22
KAS
I can feel the Darling look at me with new interest.
This is precisely why I don’t like telling the Darlings who we are and especially not this one.
Being a prince makes people treat you differently. Even if you are sullied.
“Is that true?” she asks low.
“It is.” I finish filleting the fish in hand then toss the spine and the ribs into a bowl, the filet into another.
“If you’re princes, then why are you here?”
“We were banished.”
“Why?”
I start gutting a second fish. “Are you sure you want to know?”
“Yes.”
“Kas and I killed our father.”
The admission steals some of the oxygen from my lungs.
The memory is still vivid all of these years later. The anger that came over his face when the blade sunk deep. Followed by shock when he realized he was going to die from the wound.
It took all of ten seconds.
One minute our father was alive and the next he was on the floor, rimmed in blood.
“Why?” she asks again.
“Because we could.”
Not the real reason, but the real reason is more complicated and I’ve dredged up too much already.
If it wasn’t for the blade in my hand, I might be losing my damn mind.
I understand Winnie’s fear of going mad. I worry about it every single fucking day.
If I go mad, it will be karma driving it.
I finish cleaning the fish in silence and the Darling watches me intently.
“Is that for dinner?”
“No,” I answer. “It’s payment.”
“For what?”
I finally look up at her. Her hair is shiny and soft after her shower. It makes me want to rub blood through it, dirty her up.
The rain is pouring outside the windows now and everything feels farther away.
“For my sister.”
Tonight Tilly will come to see the Darling now that the moon is full.
It’s been decades since I saw her last.
I miss her more than I thought I could. More than I thought I would.
It was always Bash and me protecting her and now who does she have in that vast palace on the other side of the island? Our court had always been conniving and duplicitous.
I hate the thought of my little sister being there alone without champions.
We were supposed to be her knights, princes of the fae.
Instead, we are erased.
23
WINNIE
I don’t know what to expect with Bash and Kas’s sister. Will she have wings like her brothers did?
And if they’re princes, then what is she?
I’m beginning to learn that nothing is as it seems here.
After the fish cleaning, I spend the rest of the day exploring the loft. There’s the living room, the hallway to the bedrooms, with mine at the end and the twins’ across the hall.
There’s a second hall off the living room that leads to the other side of the house.
Here I find another bathroom, another spare bedroom, and a library. There is a giant circular window that overlooks the ocean and rain patters softly against the glass.
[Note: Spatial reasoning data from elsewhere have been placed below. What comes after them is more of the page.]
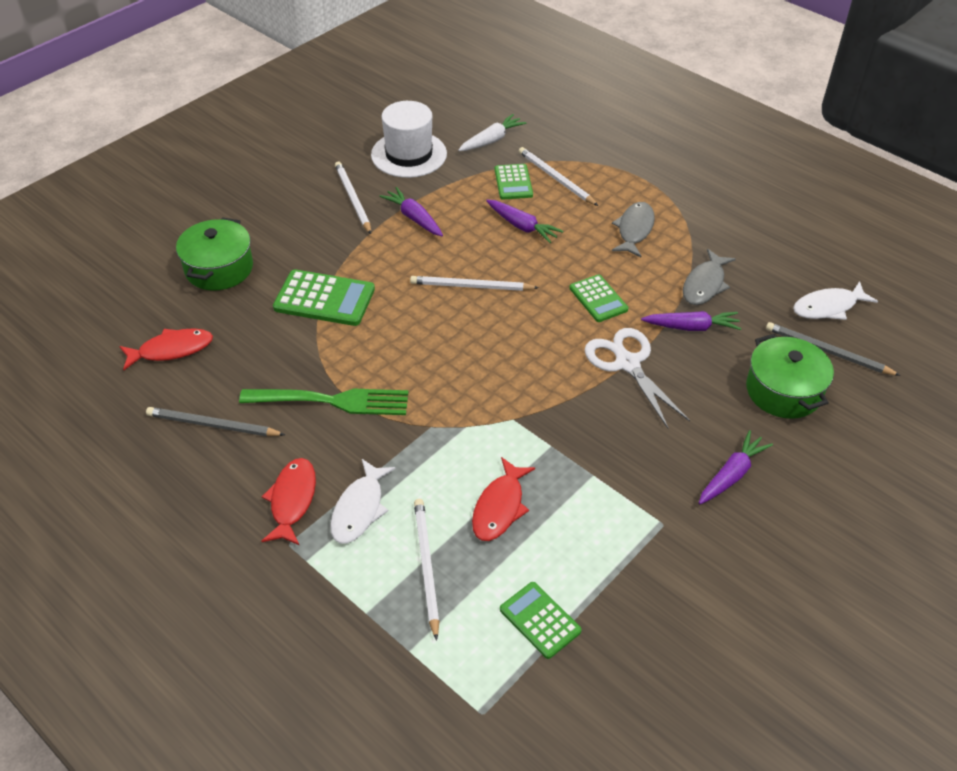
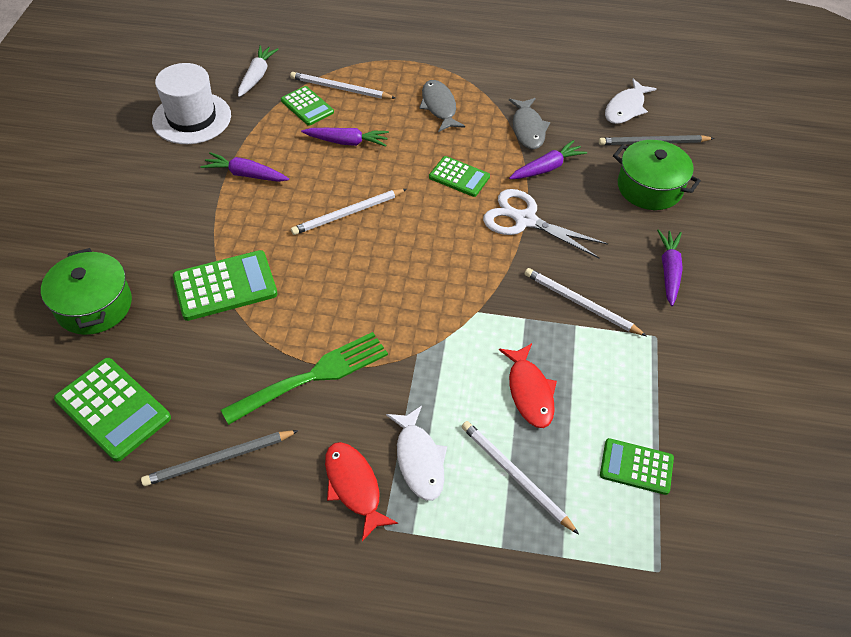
camera: 35 degrees left, 5 degrees up
(171, 350) = (113, 409): red fish -> green calculator
(353, 199) = (173, 181): white pencil -> white pencil (580, 304)

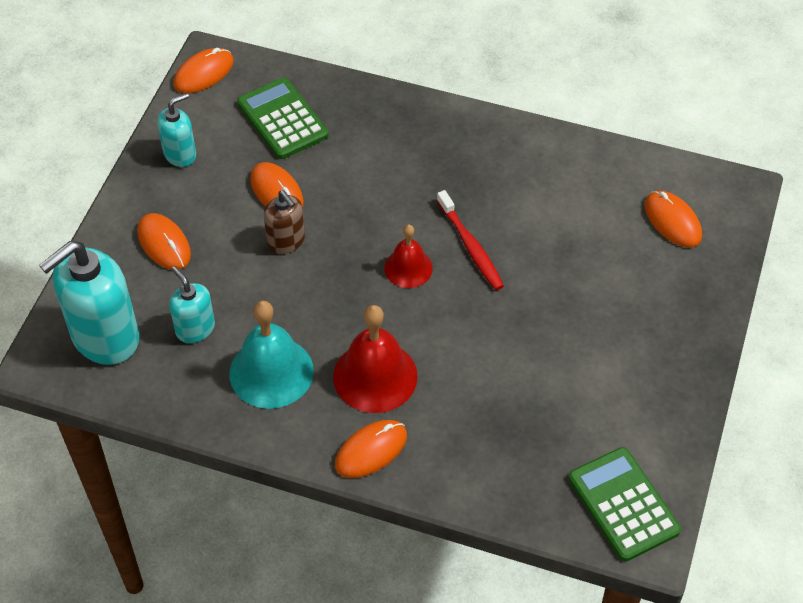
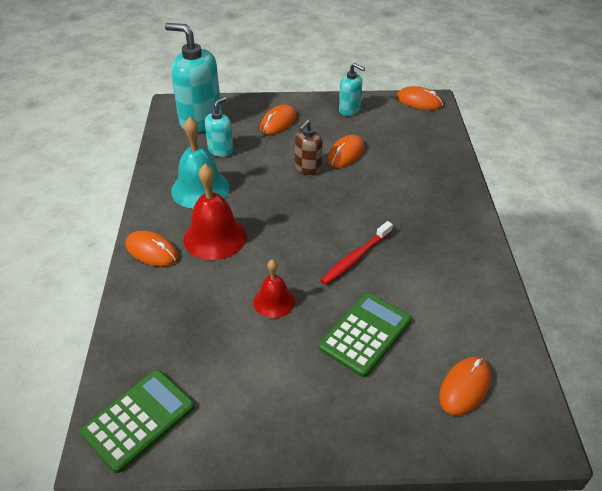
camera: 70 degrees right, 10 degrees down
(282, 119) = (407, 140): green calculator -> green calculator (365, 334)
(408, 268) = (317, 230): red bell -> red bell (274, 301)

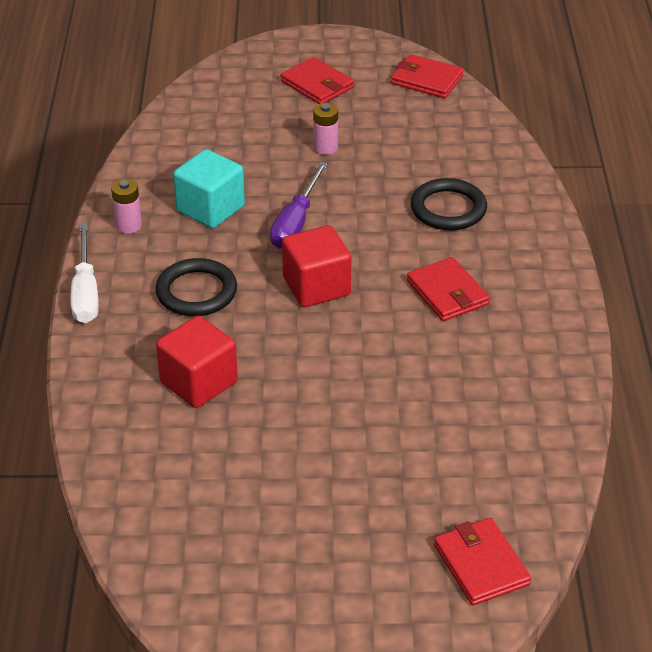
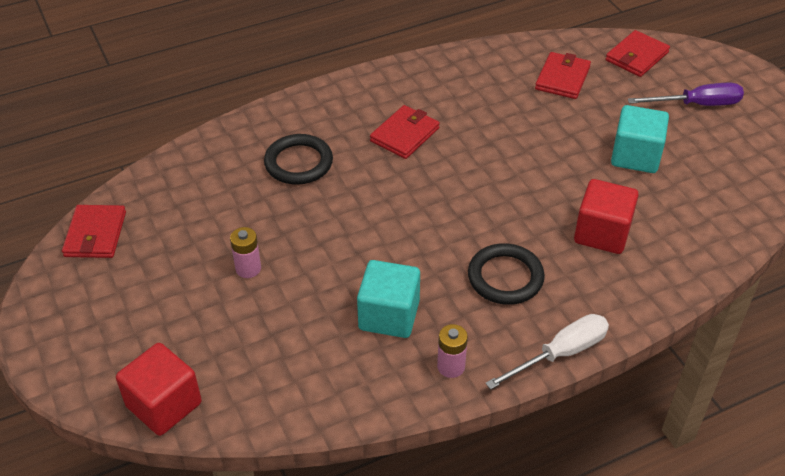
camera: 115 degrees left, 5 degrees up
(291, 465) = (635, 156): none -> turquoise cube
(296, 222) = (373, 249): purple screwdriver -> purple screwdriver (697, 104)
(316, 287) = (447, 207): red cube -> red cube (164, 405)
(317, 84) = (136, 315): red wallet -> red wallet (562, 78)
And sitting in a leather chair beneath it, boots propped up on a coffee table, is Vane.
I’m already over the threshold before I spot him, so I come to a halt, turn away, then decide, no, I’m not going to run away. Didn’t he tell me not to run away?
There’s a book in his hands with a black cloth cover and a title stamped in gold. I’m too far away to make out what it says.
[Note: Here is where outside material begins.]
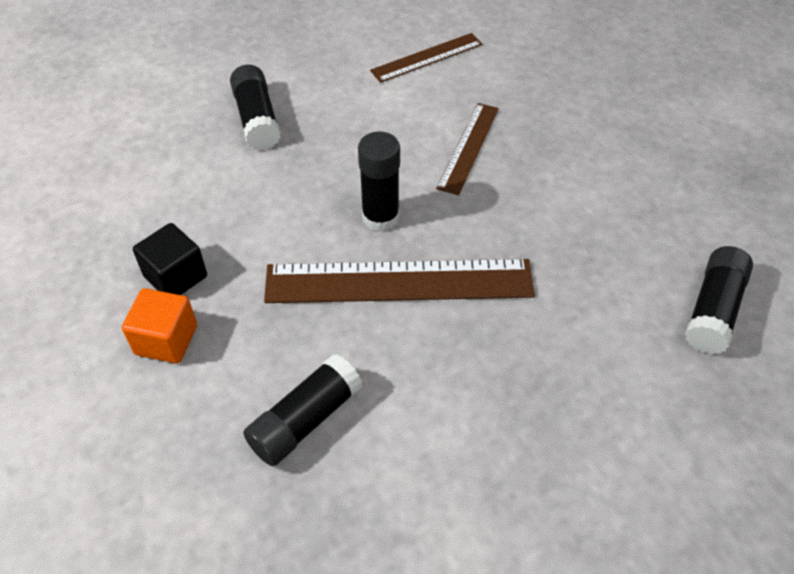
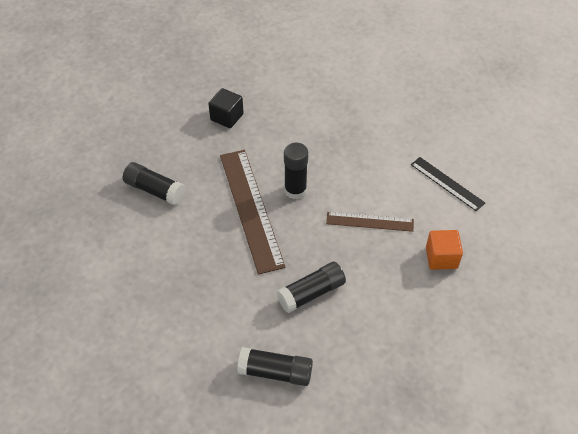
camera: 75 degrees right, 0 degrees up
(166, 340) = (188, 125): orange cube -> orange cube (441, 258)
(257, 119) = (352, 116): black glue stick -> black glue stick (311, 293)
(427, 57) = (447, 183): brown ruler -> black ruler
When I come in, for a split second, his good eye zeroes in on me then narrows, before turning back to the page.
He resumes reading, pretending I’m not there at all.
“What are you reading?” I ask.
“None of your business,” he answers easily.
I come closer so I can read the title. “Frankenstein. How fitting.”
He lays the open book on his chest. “Did you want something?”
I shrug and clasp my hands behind my back suddenly feeling like a kid that’s been let out in a zoo. I want to press my face against the glass and peer in at all the wild beasts.
“Why are you such a jerk?” I ask and drop into the chair across from him.
“It comes naturally.” He smiles tightly at me with white teeth and sharp incisors.
It’s hard to look directly at him without immediately gaping at the scar and the black eye. It’s like a monster is trying to claw its way out of his face.
“Is it because you possess the shadow of death?”
He goes still, eyes glinting in the gloomy light.
“And what does the little girl know of the shadow of death?”